- 1169 Okunma
- 0 Yorum
- 0 Beğeni
YENİ EĞİTİM ve ÖĞRETİM YILINA MERHABA
YENİ EĞİTİM ve ÖĞRETİM
YILINA MERHABA
Abdülkadir Güler
Yeni bir eğitim ve öğretim yılına girmiş bulunuyoruz. 20 Eylül 2010 pazartesi günü okullarımız açıldı. Mavi önlüklü, ak yakalı öğrencilerimiz okullarına ve sevgili öğretmenlerine bir kez daha kavuştular, ileri sınıflara geçenler eski öğretmenleriyle bir kez daha buluştular. Yeni eğitime başlayan küçük çocuklar ise değişik bir ortamda yer almanın gururunu yaşadılar. Okullarımızda sevinç, neşe yeniden tazelendi, çarşının, pazarın yüzü güldü desem yeridir.
Okullar açılınca çarşının, pazarın havası değişti. Çarşıya, pazara bir heyecan bir renk geldi.
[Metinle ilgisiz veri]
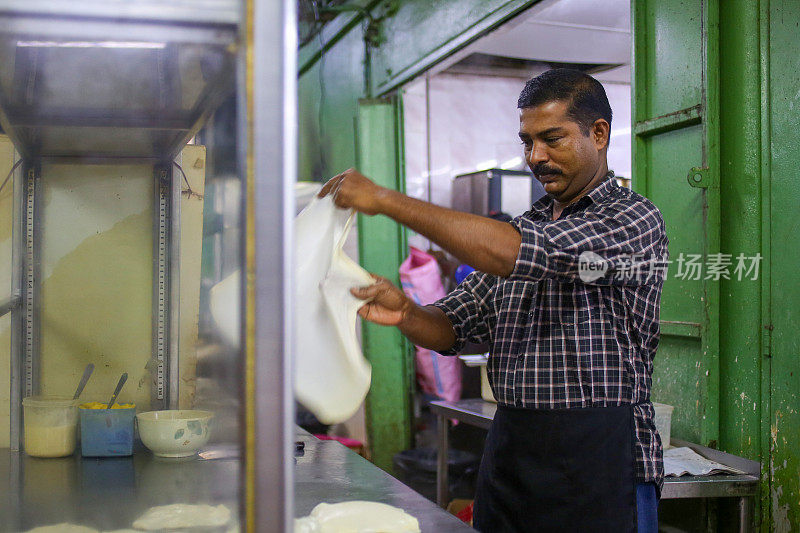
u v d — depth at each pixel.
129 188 1.78
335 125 4.98
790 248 2.05
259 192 0.74
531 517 1.45
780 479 2.08
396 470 3.62
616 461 1.39
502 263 1.23
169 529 1.05
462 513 2.64
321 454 1.66
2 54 1.08
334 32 4.88
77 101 1.34
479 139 5.05
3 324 1.63
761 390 2.12
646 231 1.36
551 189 1.52
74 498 1.23
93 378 1.76
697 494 1.95
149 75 1.20
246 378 0.75
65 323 1.75
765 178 2.11
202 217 1.81
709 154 2.18
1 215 1.65
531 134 1.49
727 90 2.20
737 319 2.18
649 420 1.45
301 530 1.03
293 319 0.76
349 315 1.25
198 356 1.75
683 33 2.30
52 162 1.74
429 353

Alış, verişler başladı, Kitapçıların, kırtasiyecilerin ve konfeksiyon ( hazır giyim ) satan mağazaların havası birden ana, baba gününe dönüştü. Çarşıda, pazarda bereketli günler yaşamaya başladı. Söz yerinde pazarcının, kitapçının yüzü güldü.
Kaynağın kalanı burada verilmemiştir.